» Estratto del documento
^^^^^^^^
Sul mercato, il nuovo modello arrivò però solo nei primi mesi del 1980. Il Pantah, nella cilindrata di 500 cc, rimase in listino fino al 1984, ma fu seguito nel 1981 dal Pantah 600 SL che rappresentò un deciso passo in avanti, soprattutto in termini di prestazioni, rispetto al 500.

Nel 1982 comparvero, entrambe con impostazione turistica, la 600 TL, dall’aspetto non proprio piacevole, e la 350 XL nata appositamente per il mercato italiano: probabilmente fu la 350 quattro tempi più brillante nella sua generazione. Il 1983 è l’anno della 350 SL mentre nel 1984 è la volta del Pantah 650 SL, forse il modello meglio riuscito di tutta la famiglia.

Nel 1985, la Cagiva dei fratelli Castiglioni acquisisce la Ducati e utilizza il motore del Pantah per allestire vari modelli a marchio Cagiva quali l’Alazzurra e, in seguito, l’Elefant nel segmento delle enduro. In casa Ducati, il motore Pantah va a equipaggiare anche i modelli custom Indiana.

La storia del Pantah vede la sua apoteosi nella perfezione della 750 F1, una moto di notevoli prestazioni e di grande appeal grazie alla sua livrea tricolore: una moto che è ancora oggi nel cuore e nei sogni di molti Ducatisti.

Nel 1983 il copione si ripeté: Rutter fu di nuovo iridato, imponendosi per la terza volta di fila al TT; fra l’altro si realizzò anche una bellissima doppietta, visto che Graeme Mc Gregor, con un’altra Ducati, arrivò secondo. A terminare il campionato, ecco due altre vittorie di Rutter all’Ulster GP e ad Assen.
^^^^^^^^
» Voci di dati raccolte
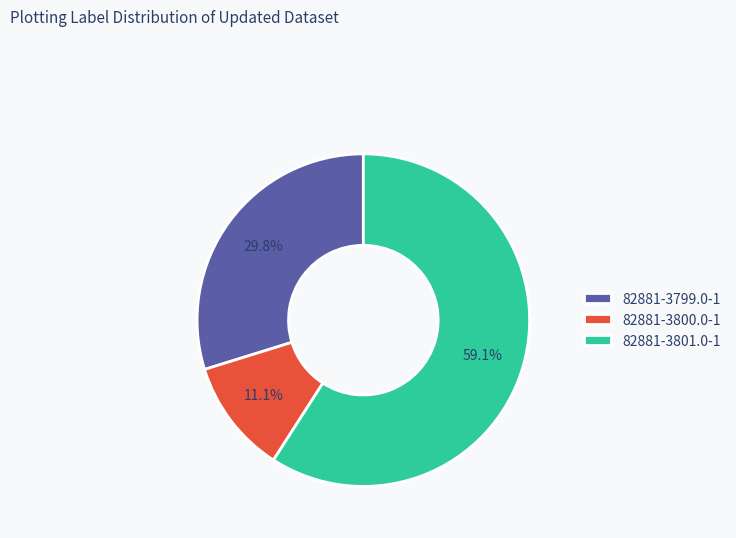

What percentage is the 82881-3800.0-1 slice, to the nearest percent?

11%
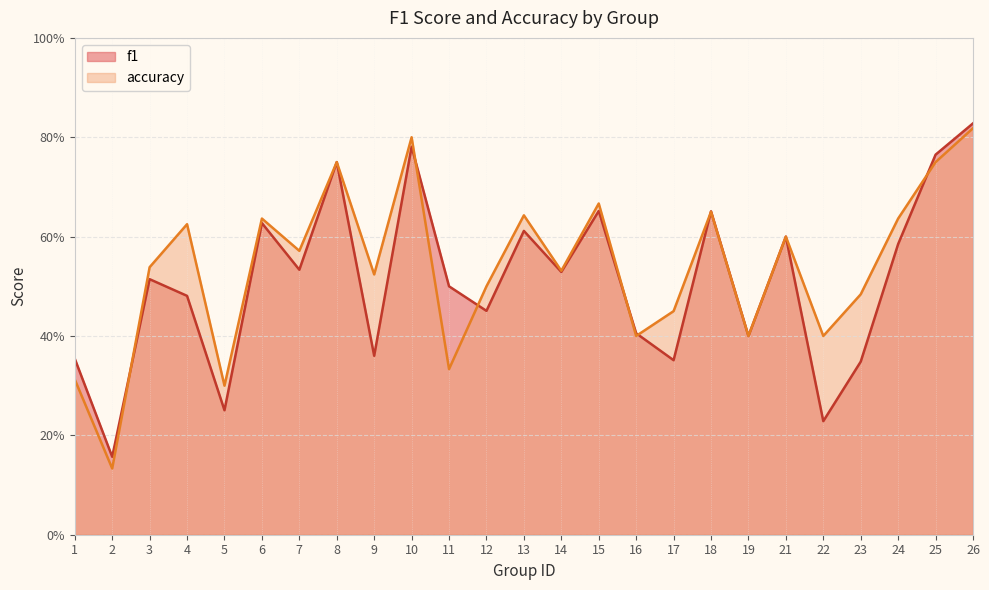

Where do f1 and accuracy first cross each other?

2 and 3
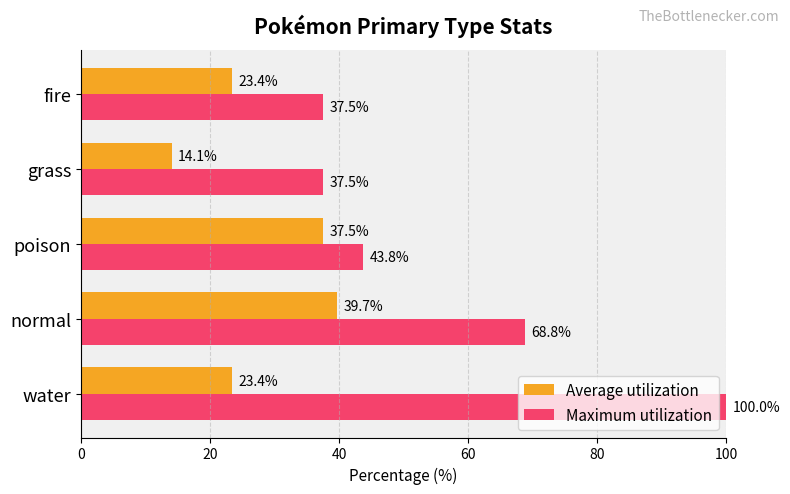

Between water and fire, which series saw the biggest shift?

Maximum utilization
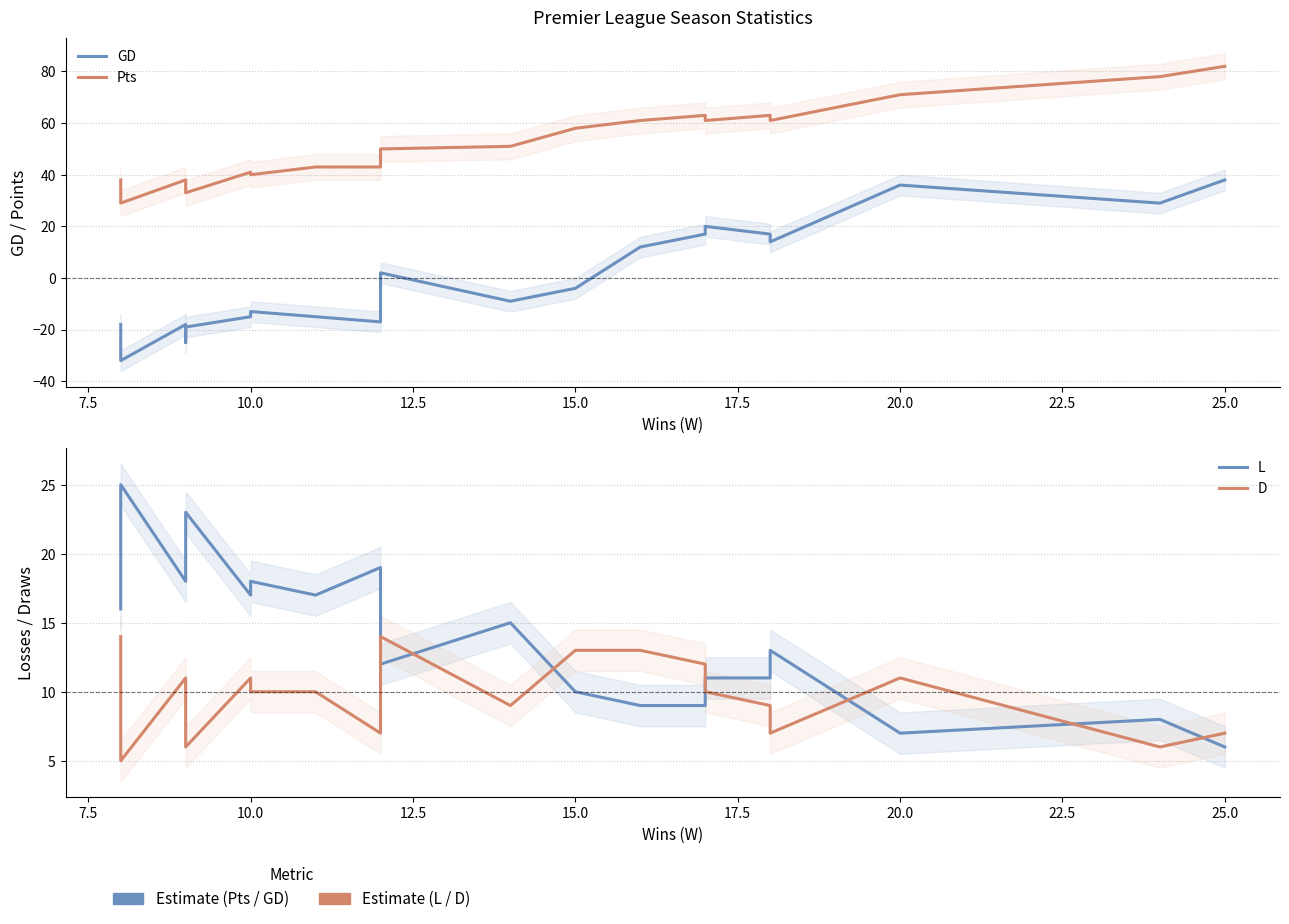

How many categories are shown in the chart?

20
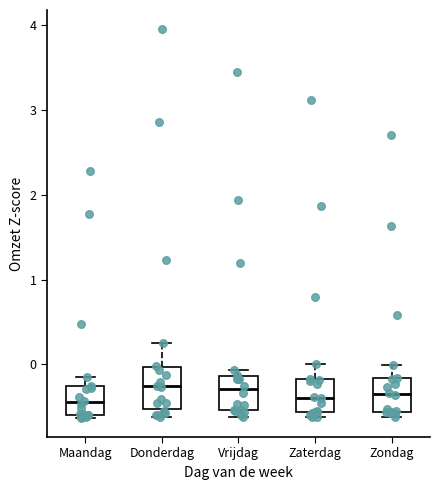

Where does the upper whisker of the box for Maandag end on the y-axis? The values are not printed on the chart, so give them approximately, as read against the axis.

-0.1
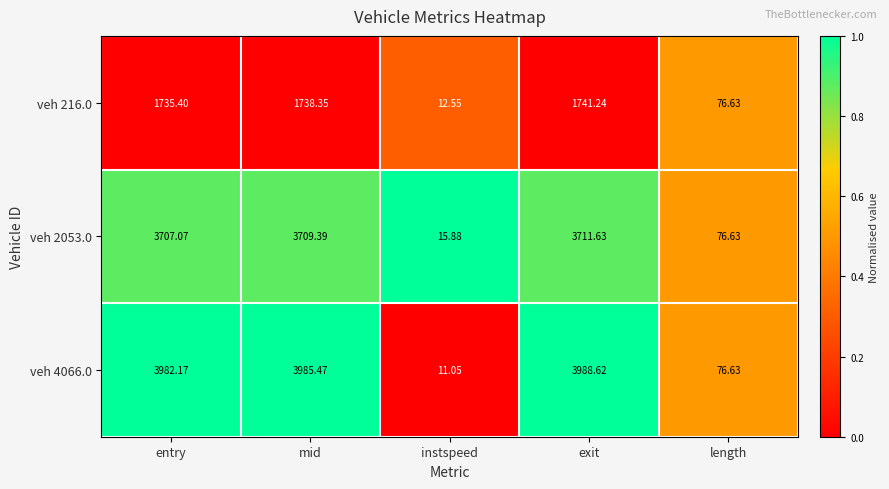

At which category does the chart reach its minimum across all series?

instspeed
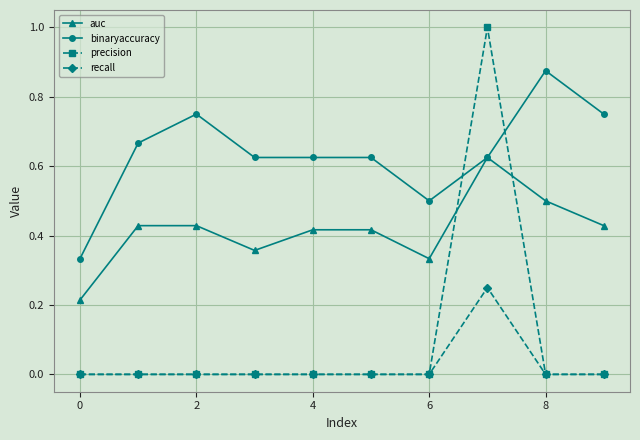

True or false: binaryaccuracy and precision cross at least once.

True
^^^^^^^^
» Compito da svolgere
Trascriva dal brano sulla storia del Pantah il passo che inizia con "Sul mercato, il" e prosegue fino a "tutta la famiglia.".

» Risposta attesa
Sul mercato, il nuovo modello arrivò però solo nei primi mesi del 1980. Il Pantah, nella cilindrata di 500 cc, rimase in listino fino al 1984, ma fu seguito nel 1981 dal Pantah 600 SL che rappresentò un deciso passo in avanti, soprattutto in termini di prestazioni, rispetto al 500.

Nel 1982 comparvero, entrambe con impostazione turistica, la 600 TL, dall’aspetto non proprio piacevole, e la 350 XL nata appositamente per il mercato italiano: probabilmente fu la 350 quattro tempi più brillante nella sua generazione. Il 1983 è l’anno della 350 SL mentre nel 1984 è la volta del Pantah 650 SL, forse il modello meglio riuscito di tutta la famiglia.